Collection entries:
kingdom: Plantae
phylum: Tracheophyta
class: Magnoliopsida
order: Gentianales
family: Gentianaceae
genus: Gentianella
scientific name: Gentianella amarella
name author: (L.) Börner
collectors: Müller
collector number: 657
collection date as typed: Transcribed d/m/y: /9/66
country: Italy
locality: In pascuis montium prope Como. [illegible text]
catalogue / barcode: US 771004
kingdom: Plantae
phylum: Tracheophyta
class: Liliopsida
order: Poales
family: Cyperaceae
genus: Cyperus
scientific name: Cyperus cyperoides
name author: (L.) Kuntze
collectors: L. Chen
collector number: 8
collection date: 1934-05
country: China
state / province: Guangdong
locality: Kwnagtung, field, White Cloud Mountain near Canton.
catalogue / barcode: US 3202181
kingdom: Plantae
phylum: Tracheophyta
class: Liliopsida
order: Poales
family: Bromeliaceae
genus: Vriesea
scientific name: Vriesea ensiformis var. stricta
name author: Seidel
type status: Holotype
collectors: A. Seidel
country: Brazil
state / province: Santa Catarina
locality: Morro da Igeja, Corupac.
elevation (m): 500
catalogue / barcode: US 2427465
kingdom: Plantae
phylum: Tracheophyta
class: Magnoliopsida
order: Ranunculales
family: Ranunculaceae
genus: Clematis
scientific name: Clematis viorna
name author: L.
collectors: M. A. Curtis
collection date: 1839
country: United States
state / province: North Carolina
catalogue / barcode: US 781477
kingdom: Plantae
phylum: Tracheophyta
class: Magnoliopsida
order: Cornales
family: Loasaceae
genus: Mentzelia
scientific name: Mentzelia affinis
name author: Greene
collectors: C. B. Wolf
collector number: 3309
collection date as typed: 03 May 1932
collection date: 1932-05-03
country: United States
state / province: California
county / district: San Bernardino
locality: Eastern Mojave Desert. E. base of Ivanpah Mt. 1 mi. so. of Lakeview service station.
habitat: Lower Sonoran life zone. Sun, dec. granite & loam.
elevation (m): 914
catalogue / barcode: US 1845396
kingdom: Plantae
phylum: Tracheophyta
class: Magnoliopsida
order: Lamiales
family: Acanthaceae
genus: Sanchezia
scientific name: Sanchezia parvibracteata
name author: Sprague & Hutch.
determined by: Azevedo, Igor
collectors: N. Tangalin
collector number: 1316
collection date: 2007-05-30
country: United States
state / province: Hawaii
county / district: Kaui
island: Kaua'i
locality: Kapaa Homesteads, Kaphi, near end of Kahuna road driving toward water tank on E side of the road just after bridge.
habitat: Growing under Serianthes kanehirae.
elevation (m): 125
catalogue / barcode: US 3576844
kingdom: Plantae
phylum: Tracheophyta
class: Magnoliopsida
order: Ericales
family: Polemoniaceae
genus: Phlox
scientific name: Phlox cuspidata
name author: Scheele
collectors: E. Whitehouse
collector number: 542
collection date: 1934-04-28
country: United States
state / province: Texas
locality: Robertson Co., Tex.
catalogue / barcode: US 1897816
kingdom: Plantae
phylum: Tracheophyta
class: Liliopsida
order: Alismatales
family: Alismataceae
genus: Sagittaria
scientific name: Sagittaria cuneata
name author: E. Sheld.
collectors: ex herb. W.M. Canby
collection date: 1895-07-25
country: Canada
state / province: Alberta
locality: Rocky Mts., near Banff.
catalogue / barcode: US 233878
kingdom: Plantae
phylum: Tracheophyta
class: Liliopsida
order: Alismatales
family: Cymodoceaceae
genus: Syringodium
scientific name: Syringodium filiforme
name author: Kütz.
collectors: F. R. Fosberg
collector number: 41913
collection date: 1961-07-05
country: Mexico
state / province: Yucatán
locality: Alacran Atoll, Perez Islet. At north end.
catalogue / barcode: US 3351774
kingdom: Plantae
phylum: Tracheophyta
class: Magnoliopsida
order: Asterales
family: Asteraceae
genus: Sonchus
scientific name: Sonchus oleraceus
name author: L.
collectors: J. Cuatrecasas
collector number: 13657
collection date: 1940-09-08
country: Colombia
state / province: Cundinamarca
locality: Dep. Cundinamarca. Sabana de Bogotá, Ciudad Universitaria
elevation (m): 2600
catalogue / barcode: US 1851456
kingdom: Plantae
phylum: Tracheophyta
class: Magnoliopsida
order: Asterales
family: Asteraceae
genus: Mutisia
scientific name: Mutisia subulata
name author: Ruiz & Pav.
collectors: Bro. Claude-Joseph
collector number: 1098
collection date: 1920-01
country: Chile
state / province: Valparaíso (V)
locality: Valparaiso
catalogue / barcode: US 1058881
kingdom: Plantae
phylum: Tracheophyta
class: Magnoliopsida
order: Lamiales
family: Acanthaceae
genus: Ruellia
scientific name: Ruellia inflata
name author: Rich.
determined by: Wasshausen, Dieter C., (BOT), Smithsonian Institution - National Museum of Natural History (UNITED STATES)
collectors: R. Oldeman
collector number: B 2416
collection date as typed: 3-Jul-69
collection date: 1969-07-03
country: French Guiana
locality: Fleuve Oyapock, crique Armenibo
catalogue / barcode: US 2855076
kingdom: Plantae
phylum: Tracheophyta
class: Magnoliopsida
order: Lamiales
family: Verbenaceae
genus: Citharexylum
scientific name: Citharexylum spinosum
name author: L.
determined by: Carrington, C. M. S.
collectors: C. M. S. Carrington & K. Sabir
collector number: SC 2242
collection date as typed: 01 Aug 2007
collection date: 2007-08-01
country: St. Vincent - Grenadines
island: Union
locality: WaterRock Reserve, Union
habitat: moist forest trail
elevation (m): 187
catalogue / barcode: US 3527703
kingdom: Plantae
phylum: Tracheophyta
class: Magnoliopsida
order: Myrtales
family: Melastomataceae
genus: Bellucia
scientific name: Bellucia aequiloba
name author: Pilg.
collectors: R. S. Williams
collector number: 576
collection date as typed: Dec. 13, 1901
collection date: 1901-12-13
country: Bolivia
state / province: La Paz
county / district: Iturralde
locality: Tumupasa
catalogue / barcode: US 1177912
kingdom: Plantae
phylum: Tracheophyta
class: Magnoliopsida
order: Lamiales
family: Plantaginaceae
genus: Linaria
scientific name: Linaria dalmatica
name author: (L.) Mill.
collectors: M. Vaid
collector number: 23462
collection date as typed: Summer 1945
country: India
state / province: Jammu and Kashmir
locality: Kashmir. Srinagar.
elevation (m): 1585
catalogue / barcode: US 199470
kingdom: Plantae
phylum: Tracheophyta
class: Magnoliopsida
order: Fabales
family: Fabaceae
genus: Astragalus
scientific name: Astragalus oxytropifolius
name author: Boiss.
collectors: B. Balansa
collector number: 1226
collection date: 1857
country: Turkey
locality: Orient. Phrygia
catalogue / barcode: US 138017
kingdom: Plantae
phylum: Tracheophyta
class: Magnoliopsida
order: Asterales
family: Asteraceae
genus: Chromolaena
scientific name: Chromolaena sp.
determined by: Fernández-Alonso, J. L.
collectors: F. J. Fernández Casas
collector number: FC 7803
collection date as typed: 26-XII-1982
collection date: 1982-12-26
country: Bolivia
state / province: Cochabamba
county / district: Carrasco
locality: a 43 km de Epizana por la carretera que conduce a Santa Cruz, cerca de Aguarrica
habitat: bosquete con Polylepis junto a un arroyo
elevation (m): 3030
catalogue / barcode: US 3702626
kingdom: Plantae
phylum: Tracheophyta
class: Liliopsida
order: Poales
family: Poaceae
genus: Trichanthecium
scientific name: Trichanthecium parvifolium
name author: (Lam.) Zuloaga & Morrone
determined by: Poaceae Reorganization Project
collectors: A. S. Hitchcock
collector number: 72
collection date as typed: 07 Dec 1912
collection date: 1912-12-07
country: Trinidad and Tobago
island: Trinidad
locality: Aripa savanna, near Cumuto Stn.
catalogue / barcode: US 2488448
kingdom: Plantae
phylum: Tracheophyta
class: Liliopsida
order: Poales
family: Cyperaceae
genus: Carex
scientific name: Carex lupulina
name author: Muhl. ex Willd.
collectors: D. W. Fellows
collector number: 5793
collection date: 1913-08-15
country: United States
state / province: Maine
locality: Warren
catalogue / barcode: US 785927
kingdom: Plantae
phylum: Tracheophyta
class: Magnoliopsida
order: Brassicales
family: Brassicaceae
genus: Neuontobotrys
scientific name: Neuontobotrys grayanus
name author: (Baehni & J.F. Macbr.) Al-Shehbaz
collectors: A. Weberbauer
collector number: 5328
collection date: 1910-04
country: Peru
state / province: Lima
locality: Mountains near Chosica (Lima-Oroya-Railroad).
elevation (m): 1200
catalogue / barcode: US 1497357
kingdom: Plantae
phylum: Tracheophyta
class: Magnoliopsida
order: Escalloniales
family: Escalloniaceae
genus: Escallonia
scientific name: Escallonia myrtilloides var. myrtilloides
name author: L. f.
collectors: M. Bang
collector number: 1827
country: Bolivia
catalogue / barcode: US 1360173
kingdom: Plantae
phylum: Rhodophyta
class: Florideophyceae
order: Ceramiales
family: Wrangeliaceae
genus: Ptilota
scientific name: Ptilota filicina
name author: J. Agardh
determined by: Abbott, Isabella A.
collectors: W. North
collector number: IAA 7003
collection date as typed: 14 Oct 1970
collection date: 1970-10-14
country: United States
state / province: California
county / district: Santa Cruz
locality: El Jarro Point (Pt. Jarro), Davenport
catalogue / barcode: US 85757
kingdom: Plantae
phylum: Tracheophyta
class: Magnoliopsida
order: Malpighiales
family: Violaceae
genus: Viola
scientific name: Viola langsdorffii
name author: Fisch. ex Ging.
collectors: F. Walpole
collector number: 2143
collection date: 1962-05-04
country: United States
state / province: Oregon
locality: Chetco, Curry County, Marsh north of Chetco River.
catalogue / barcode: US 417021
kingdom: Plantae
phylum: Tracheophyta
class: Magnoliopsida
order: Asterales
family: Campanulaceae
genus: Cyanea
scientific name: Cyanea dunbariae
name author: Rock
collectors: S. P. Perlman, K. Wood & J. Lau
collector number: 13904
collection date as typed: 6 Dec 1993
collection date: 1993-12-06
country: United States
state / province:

- JOB -
Retype the lines above verbatim, from the line containing "scientific name: Viola langsdorffii" through the final line of the records, including both of those lines.

- RESPONSE BELOW -
scientific name: Viola langsdorffii
name author: Fisch. ex Ging.
collectors: F. Walpole
collector number: 2143
collection date: 1962-05-04
country: United States
state / province: Oregon
locality: Chetco, Curry County, Marsh north of Chetco River.
catalogue / barcode: US 417021
kingdom: Plantae
phylum: Tracheophyta
class: Magnoliopsida
order: Asterales
family: Campanulaceae
genus: Cyanea
scientific name: Cyanea dunbariae
name author: Rock
collectors: S. P. Perlman, K. Wood & J. Lau
collector number: 13904
collection date as typed: 6 Dec 1993
collection date: 1993-12-06
country: United States
state / province:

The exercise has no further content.